Chris Jericho’dan Adam Copeland’a, oradan da Hardy’lere kadar 2010’da güreş izleyen jenerasyonun sırılsıklam rüyalarını bir şova sığdıran PFW, Explosion şovunu Bret Hart ile açarak Montreal’i ayağa kaldırdı. Prestige, rakiplerine kıyasla oldukça ayrıntılı bir şablonla karşımıza çıkıyor. Elimizde 3 tane turnuva ağacı var. Bu turnuvaların güreşte bir klasik olduğunu varsayarsak, PFW ana akım seyirciyi çekmek konusunda sırtını doğru duvara yaslamış diyebiliriz. Kağıt üzerinde oldukça ilginç duran maçların iyi gittiği de açık. Yaşanan en büyük problem ise roster’ın bir kısmının maçların sonuna doğru it gibi dil dışarıda bir vaziyette nefes nefese kalacak olması gibi geliyor. Bully Ray, Jericho, D-Von, Hardy’ler…bu adamlar şu noktadan sonra ne kadar kaliteli maçlar çıkaracaklar?

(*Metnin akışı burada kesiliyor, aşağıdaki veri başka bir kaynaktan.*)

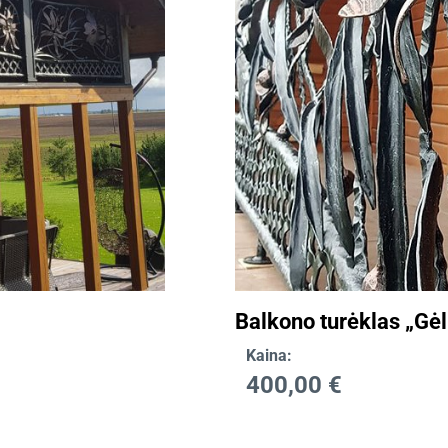
Balkono turėklas „Gėl
Kaina:
400,00
€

Manhattan, New York’ta, yani dergimizin de evinde bir heyula dolanıyor! ECW ruhu hiçbir zaman aramızdan ayrılmadığını, sadece isim değiştirdiğini gösterdi bize cuma gecesi. Paul Heyman gibi bir zekadan beklenilecek kalitede bir şov ortaya koymuşlar. Biz de en ön sırada yerlerimizi aldık, zaten şovu izlemek için de tam anlamıyla iki sokak aşağıya inmemiz yeterli oldu. Haberini de yaptığımız gibi, şovun sonunda yaşanan ve kesinlikle reytingleri tavana çeken kaosu bir kenara bırakacak olursak, gördüğümüz isimler bu şovun kitlesini etkilemeye oldukça yetecektir. Rebirth’ün Controversy ile aynı gece yayınlanması bir cuma gecesi savaşını tetikler mi? Bekleyip göreceğiz. Controversery kesinlikle bünyesinde daha büyük yıldızlar barındırıyor ama Rebirth de eskide kalmış bir güreş kültürünü yeniden gün yüzüne çıkarabilir.
Las Vegas’ta da RWF’nin ilk şovunu, BLACKJACK’i canlı izleme fırsatı bulan yazarlarımız buldu. Diğerlerine kıyasla başta kesinlikle daha az ciddiyetle yaklaştığımız Blackjack, muhtemelen beklentilerimizden fazlasını vaat ediyor. Beklentilerimiz genel olarak lop lop birbirine temas edip bir o yana bir bu yana sallanan götlerdi, şanslıyız ki Blackjack bu konuda da gözlerimizi doyurmuş. Yazarların kadın divizyonu üzerinde çalıştığı açıkça belli. Bu da doğal olarak günümüz güreşinde daha büyük kitlelere seslenebilmek adına oldukça önemli. Penelope Ford’un Alexa, Gigi gibi güreşçileri ve Mandy gibi or*spuları eleyip maçı ayakta kapatması oldukça beklenmedik bir sahneydi. Beklenmeyene hazır olmamız gerektiği mesajını seyirciye geçirmek isteyen Blackjack, sürükleyici geçen main event maçının sonucuyla da
eskileri yıkıyoruz, bizler yeni bir jenerasyonun bayrağını taşıyoruz diyor.